Haciendo un análisis rápido, resulta evidente que la inteligencia espiritual
está relacionada con las habilidades imaginativas y sistémicas, y que las
habilidades instrumentales e interpersonales se relacionan con el CI y la IE
respectivamente.
El rol de las relaciones en el desarrollo
humano
Como ya se ha aventurado
en varias ocasiones, el desarrollo espiritual implica transformaciones en la
personalidad que involucran niveles de organización y complejidad sistémica
cada vez más amplios. El desarrollo de habilidades no proviene de la nada, sino
de una particular forma de relación con el mundo. Todo desarrollo espiritual es
un co-desarrollo, que se encuentra implicado en nuestras relaciones
interpersonales (Leary, 1957).

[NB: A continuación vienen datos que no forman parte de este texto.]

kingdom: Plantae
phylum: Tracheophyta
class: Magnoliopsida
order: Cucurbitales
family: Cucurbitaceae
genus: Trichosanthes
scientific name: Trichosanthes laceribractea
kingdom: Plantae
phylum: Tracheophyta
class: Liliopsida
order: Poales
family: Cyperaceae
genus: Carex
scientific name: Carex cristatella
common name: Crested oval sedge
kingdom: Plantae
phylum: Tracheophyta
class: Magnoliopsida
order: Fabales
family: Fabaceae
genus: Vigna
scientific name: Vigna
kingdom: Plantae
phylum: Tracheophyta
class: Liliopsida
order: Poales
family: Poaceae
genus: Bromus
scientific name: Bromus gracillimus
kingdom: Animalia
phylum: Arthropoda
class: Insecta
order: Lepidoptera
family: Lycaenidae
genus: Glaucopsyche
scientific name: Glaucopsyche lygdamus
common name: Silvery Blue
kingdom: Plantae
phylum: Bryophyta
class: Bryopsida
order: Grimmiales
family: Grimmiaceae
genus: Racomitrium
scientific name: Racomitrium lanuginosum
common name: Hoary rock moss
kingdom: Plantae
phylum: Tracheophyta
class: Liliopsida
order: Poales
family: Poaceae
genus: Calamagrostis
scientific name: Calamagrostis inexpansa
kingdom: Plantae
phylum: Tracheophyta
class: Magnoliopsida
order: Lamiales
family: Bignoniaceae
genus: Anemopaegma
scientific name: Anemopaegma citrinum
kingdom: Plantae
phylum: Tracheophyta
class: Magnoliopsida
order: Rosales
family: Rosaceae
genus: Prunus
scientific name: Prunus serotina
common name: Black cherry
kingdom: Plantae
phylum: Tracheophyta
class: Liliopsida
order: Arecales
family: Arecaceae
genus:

Son los patrones relacionales los que explican el
surgimiento de unos valores u otros, por ejemplo: el estilo de crianza
autorizativo se asocia a valores de autotrascendencia; estilos autoritarios a valores
de hedonismo y estimulación; y el estilo negligente a valores de conformidad (González,
2012).
La
familia, siendo el principal ente socializador merece un análisis más
detallado. Hellinger (2004) se dio cuenta que muchos de los sentimientos que
experimentaban sus pacientes se correspondían con patrones vinculares
transgeneracionales y que el bienestar de sus pacientes dependía de que dicho
sistema familiar funcionara según cierto orden. En cierto modo, la familia
tiene su propio vital y los individuos son solo parte del ciclo vital de sus familias.
Por ejemplo Carter y McGoldrick (1980) proponen un ciclo de seis etapas: 1.
Entre dos familias; 2. La unión de dos familias; 3. La familia con hijos
menores; 4. La familia con adolescentes; 5. La partida de los hijos; y 6. La
familia en su última etapa. Entender que la familia como un todo tiene un
propio ciclo de vida, permite estudiar la familia desde un enfoque
transgeneracional que refleja complementariedades recíprocas entre las tares de
desarrollo de las distintas generaciones.
Podemos extrapolar lo que
ocurre en la familia a escalas aun mayores, como una escuela, una ciudad, una
nación o incluso, como afirma la Declaración Universal de Derechos Humanos,
insertarnos a todos dentro de una gran familia humana.
Hellinger explica que tras la constelación familiar descubrió que todo sistema
tiene una Fuerza Creativa que engloba a todos los participantes, una especie
conciencia común que mantiene en movimiento a todo lo demás y lo condiciona.